Hence the statement current_global_cell_id += local_subdomain_size after the inner loop:
do {
...
} while(...)
current_global_cell_id += local_subdomain_size;
might lead to errors in the OpenMP setting, I suspect. I would greatly appreciate if any of the OpenMP experts out there can provide some pointers on any of the special OMP directives I can use to make minimum changes to the code but still avail of OpenMP for such a type of for loop.
I'm not sure I understand your code.

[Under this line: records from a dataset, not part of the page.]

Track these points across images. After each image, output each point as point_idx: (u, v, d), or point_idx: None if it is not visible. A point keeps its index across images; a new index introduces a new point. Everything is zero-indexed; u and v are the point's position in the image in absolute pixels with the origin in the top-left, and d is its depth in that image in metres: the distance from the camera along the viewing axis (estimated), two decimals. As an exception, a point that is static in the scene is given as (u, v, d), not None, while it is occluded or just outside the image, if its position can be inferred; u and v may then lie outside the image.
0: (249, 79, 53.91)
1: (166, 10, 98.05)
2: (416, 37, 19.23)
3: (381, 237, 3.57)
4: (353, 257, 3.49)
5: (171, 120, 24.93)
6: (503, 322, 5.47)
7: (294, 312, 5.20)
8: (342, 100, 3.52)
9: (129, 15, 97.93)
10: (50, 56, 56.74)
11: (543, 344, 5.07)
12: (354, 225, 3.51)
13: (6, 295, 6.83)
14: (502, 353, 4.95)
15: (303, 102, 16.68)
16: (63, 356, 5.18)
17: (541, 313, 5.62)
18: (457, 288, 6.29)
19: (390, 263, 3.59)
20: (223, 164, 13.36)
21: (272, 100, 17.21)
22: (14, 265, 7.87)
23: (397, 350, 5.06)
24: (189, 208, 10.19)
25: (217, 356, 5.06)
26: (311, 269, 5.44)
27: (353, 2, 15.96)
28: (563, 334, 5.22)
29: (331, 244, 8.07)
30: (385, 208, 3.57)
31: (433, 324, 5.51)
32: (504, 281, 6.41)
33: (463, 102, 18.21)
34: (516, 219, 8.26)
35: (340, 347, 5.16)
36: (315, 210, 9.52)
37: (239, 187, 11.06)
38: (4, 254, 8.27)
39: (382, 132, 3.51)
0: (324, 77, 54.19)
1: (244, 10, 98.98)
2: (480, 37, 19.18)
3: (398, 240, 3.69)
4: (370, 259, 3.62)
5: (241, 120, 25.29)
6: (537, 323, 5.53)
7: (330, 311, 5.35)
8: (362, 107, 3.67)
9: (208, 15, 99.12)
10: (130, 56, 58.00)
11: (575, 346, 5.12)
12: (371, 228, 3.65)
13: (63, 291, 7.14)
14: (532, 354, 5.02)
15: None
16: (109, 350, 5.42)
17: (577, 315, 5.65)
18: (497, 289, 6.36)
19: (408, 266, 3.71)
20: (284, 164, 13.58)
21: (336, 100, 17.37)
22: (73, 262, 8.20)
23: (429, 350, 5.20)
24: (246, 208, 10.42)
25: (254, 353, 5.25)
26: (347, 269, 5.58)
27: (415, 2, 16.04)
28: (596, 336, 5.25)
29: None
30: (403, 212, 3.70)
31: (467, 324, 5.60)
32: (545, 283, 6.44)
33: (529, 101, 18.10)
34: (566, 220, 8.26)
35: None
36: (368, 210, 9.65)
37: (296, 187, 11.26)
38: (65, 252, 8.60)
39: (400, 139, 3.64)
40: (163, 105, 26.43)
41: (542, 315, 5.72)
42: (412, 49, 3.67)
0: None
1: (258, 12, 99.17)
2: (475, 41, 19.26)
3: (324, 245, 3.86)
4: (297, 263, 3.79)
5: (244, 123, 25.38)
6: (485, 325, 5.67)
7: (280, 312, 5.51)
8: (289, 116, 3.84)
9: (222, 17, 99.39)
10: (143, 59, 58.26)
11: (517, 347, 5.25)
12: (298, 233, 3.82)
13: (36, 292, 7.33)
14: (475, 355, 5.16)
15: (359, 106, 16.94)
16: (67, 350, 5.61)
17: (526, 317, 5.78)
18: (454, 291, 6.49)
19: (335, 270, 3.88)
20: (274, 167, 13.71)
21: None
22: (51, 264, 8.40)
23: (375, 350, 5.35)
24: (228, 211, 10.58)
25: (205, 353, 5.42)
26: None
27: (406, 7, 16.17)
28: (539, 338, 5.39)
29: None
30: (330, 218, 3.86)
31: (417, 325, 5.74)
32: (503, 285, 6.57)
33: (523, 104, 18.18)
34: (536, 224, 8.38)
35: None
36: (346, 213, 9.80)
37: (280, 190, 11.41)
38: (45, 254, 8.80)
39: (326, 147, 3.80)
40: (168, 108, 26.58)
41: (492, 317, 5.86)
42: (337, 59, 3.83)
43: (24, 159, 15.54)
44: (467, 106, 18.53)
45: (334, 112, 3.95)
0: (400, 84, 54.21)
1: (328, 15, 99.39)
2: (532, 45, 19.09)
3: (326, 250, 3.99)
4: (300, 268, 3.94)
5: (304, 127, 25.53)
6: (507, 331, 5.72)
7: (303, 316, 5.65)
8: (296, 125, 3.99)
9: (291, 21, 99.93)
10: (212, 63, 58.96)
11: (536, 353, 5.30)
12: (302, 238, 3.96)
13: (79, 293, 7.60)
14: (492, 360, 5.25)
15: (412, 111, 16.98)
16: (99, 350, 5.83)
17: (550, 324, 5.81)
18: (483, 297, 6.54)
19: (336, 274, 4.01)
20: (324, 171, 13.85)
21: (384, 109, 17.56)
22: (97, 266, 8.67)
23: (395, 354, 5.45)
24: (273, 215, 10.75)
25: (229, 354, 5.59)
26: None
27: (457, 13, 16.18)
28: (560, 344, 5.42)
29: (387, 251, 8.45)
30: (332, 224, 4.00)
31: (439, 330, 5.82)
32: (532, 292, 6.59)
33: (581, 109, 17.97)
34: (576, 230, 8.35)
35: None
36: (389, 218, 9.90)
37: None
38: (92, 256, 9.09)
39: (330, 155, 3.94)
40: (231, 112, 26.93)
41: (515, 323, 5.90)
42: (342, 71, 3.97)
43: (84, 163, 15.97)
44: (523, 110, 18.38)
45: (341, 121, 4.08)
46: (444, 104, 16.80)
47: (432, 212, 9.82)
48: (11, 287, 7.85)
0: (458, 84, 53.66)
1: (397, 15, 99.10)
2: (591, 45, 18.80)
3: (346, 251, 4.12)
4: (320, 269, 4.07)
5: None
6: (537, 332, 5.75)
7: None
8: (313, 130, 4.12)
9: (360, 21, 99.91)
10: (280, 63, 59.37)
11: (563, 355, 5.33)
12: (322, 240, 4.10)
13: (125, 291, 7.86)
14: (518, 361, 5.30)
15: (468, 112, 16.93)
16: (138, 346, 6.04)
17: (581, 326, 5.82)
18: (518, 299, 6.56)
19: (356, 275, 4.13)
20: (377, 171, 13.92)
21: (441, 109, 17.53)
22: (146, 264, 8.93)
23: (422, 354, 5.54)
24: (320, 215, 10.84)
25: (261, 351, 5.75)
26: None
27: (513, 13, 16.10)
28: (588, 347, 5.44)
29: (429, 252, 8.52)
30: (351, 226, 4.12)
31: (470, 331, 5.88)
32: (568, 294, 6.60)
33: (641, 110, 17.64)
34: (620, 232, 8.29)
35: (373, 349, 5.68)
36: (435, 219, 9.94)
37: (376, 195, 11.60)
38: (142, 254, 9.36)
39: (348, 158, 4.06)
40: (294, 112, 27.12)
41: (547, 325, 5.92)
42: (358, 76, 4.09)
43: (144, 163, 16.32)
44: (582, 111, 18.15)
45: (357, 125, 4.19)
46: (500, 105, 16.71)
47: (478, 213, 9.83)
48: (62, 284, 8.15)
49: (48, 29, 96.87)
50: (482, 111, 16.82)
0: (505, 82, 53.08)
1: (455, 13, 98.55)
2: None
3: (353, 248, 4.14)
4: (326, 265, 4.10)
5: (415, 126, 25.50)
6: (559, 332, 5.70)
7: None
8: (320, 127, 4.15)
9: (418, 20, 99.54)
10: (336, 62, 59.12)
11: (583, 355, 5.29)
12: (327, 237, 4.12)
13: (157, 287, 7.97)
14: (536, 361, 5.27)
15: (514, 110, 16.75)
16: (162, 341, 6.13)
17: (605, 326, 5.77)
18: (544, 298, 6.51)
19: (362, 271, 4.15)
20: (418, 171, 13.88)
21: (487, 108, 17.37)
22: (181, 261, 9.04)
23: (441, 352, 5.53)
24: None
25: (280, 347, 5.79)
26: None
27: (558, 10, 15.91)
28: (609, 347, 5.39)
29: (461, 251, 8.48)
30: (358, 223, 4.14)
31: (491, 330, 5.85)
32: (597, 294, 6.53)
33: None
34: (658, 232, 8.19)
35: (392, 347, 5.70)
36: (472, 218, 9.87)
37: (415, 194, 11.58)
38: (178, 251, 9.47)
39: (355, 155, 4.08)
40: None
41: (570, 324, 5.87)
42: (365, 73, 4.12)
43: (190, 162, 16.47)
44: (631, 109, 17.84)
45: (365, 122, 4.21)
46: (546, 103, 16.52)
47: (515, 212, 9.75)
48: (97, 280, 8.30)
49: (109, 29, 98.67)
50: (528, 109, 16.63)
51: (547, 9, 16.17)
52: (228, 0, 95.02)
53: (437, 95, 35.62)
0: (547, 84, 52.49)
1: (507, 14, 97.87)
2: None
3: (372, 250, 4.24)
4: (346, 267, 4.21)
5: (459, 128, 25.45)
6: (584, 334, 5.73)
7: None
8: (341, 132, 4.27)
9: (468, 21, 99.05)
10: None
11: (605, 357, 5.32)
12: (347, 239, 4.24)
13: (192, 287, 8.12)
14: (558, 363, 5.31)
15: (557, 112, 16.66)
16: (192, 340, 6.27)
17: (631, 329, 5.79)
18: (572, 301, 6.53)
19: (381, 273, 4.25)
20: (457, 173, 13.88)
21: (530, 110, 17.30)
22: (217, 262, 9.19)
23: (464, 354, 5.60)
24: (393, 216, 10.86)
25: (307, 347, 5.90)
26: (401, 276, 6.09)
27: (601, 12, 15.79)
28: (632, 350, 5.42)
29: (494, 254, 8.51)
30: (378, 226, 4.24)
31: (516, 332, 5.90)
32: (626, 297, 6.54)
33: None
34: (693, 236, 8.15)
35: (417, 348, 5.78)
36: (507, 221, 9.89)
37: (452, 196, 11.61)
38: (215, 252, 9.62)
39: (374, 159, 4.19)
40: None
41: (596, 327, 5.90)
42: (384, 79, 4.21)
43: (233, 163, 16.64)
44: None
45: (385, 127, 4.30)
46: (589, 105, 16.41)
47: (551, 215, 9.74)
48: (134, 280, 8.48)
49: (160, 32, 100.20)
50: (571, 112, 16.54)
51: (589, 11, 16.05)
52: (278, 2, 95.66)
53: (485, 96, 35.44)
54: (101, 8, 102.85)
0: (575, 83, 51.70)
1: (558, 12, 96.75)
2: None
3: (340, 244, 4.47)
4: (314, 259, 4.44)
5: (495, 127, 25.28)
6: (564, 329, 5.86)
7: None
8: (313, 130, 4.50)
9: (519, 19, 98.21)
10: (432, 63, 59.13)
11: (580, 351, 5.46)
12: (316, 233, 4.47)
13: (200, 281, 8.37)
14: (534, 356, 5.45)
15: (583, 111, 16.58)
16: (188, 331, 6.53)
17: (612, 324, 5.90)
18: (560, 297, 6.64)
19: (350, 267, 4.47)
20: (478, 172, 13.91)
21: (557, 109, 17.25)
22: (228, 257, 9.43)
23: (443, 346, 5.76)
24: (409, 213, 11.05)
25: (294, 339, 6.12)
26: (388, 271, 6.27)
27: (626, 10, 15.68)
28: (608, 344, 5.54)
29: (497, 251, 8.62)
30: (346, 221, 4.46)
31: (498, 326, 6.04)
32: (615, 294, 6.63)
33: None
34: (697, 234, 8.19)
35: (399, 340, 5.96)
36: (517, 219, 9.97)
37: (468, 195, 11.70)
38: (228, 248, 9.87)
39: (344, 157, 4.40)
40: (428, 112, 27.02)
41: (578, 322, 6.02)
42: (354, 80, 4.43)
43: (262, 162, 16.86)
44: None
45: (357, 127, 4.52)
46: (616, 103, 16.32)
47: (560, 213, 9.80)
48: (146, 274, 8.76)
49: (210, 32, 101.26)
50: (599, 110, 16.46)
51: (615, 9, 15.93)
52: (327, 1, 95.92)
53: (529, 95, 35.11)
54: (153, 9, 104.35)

However, I think you really want some kind of parallel accumulation.
You could use a pattern like
size_t total = 0;
#pragma omp parallel for shared(total) reduction (+:total)
for (int i=0; i<MAXITEMS; i++)
{
total += getvalue(i); // TODO replace with your logic
}
// total has been 'magically' combined by OMP
On a related note, when you use gcc you can just use the __gnu_parallel::accumulate drop-in replacement for std::accumulate, which does exactly the same. See Chapter 18. Parallel Mode
size_t total = __gnu_parallel::accumulate(c.begin(), c.end(), 0, &myvalue_accum);
You can even compile with -D_GLIBCXX_PARALLEL which will make all use of std algorithms automatically parallellized if possible. Don't use that unless you know what you're doing! Frequently, performance just suffers and the chance of introducing bugs due to unexpected parallelism is real
changing id inside the loop is not correct. There is no way to dispatch the loop to different thread, as loop step does not produce a predictable id value.
Why are you using the id inside that do while loop?